# DCNH subtypes describtion and examples



## ania194 (Jun 6, 2020)

Hello, I wonder about more examples of types for DCNH theory. 
How does manifest EII with dominating, creative, normalizing and harmonizing subtypes ?
I saw video examples for every subtype IEI and overall beta quadra has more examples in this theory.
How about other quadras ?
the most interesing for me would be more presice describtion or examples of EII subtypes ;>


----------



## counterintuitive (Apr 8, 2011)

I heard Gulenko has a book with _64_ subtype descriptions (16 types x 4 DCNH subtypes). I don't have the the time (or frankly, interest) to read it myself, but it's been recommended to me many times-- something you could check out if you're interested.

I think it's easiest to visualize the DCNH subtypes as secondary temperaments. Your secondary temperament can be an augmentation of your primary temperament. Since Dominant augments Je, it corresponds to Ej temperament. Creative, Ep. Normalizing, Ij. Harmonizing, Ip. Then each of those has two sub-subtypes corresponding to the element that is augmented.

So for example, an EII with (relatively) augmented Te would be a Dominant subtype of EII, and the sub-subtype would be Logical (corresponding to Te) instead of Ethical (corresponding to Fe). An EII with augmented Fi would be a Normalizing Ethical subtype.

There's a good chance this explanation is inaccurate or at least incomplete. I didn't find the DCNH subtypes that helpful, so I didn't look into them that much. But hope it helps.


----------

### Source material
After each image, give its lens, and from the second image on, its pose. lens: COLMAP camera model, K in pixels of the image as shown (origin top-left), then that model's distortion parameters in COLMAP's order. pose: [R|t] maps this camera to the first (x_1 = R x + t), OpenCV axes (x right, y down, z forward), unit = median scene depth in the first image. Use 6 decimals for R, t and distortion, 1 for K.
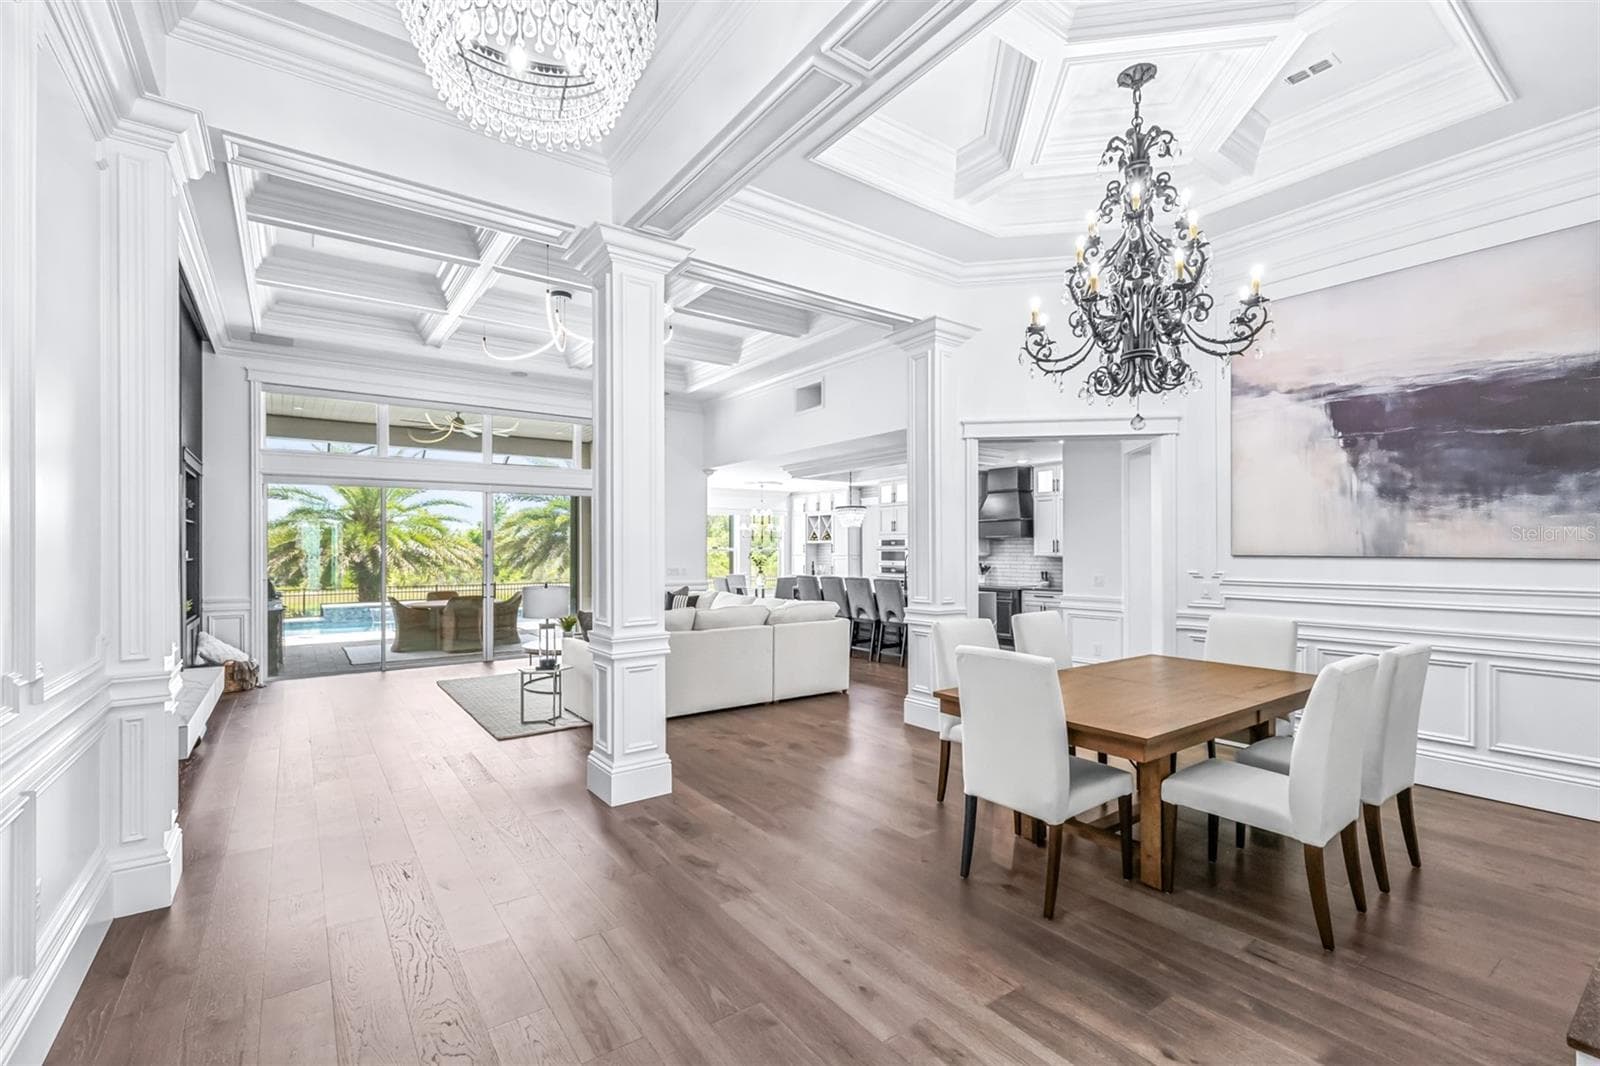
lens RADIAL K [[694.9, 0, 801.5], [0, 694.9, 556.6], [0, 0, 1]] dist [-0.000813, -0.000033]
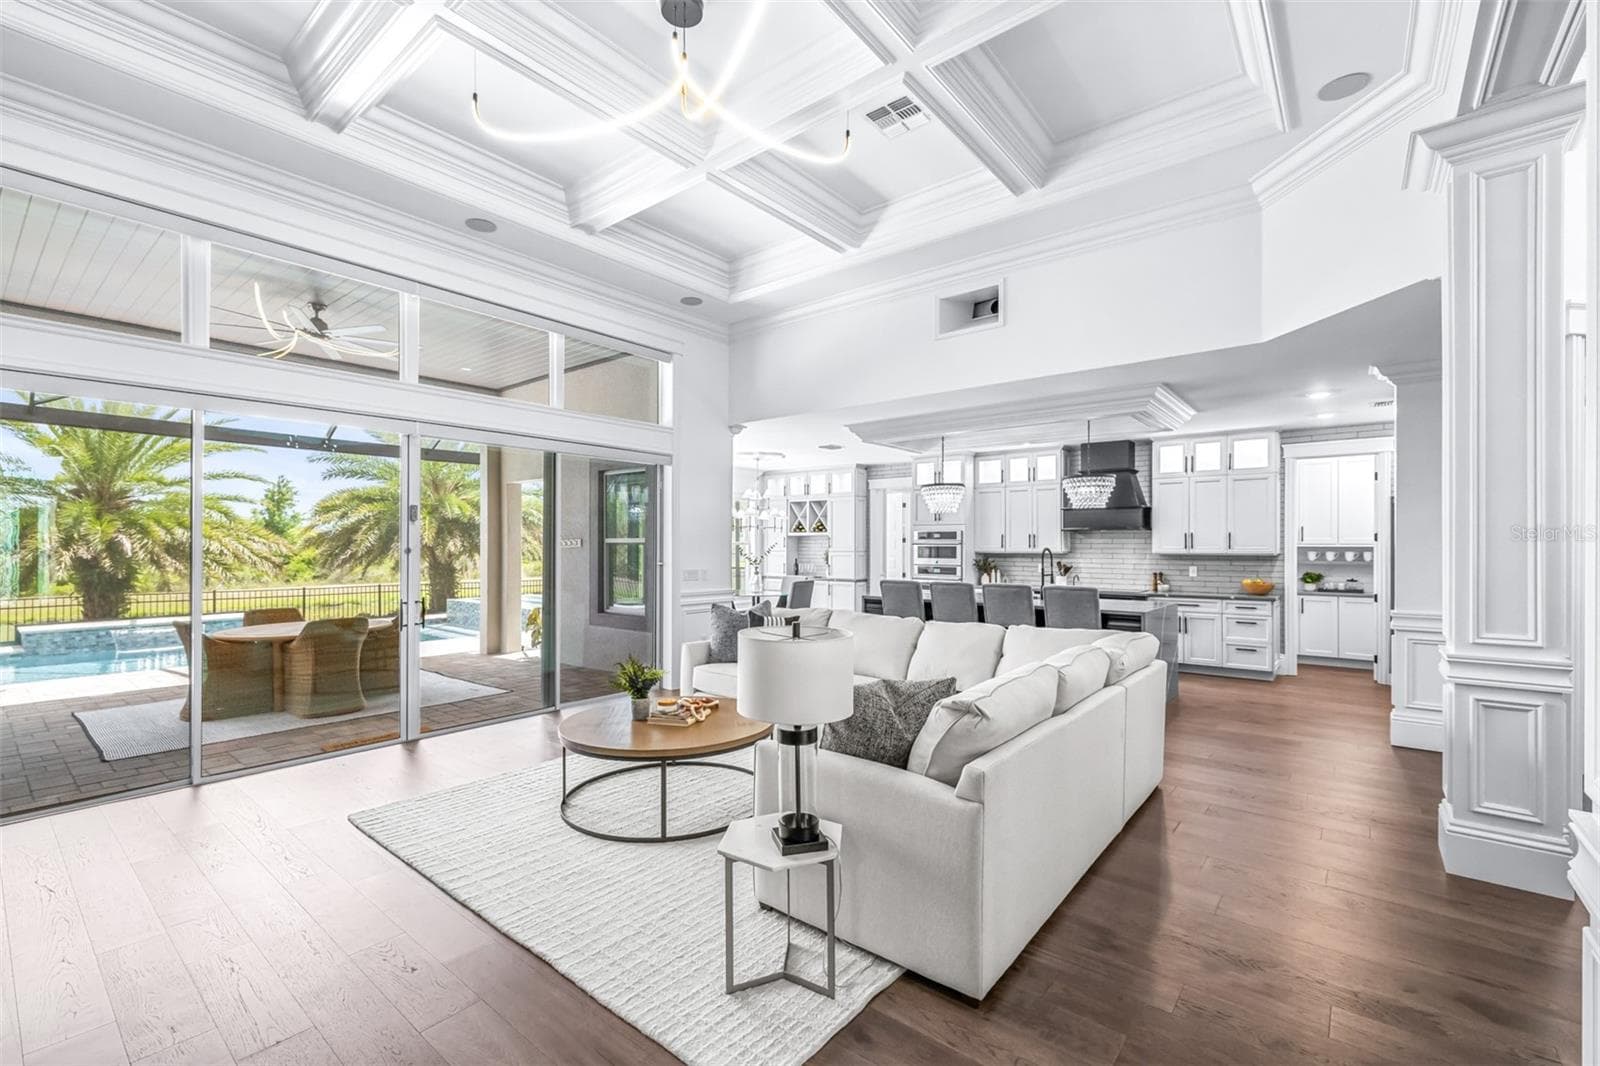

### Task description
Answer these from the forum thread on DCNH subtypes:
1. For which type does the first post most want a more precise description of the subtypes?
2. How many subtype descriptions is Gulenko's book said to contain?
3. Which temperament does the reply pair with the Harmonizing subtype?

### Exercise response
1. EII
2. 64 (16 types x 4 DCNH subtypes)
3. Ip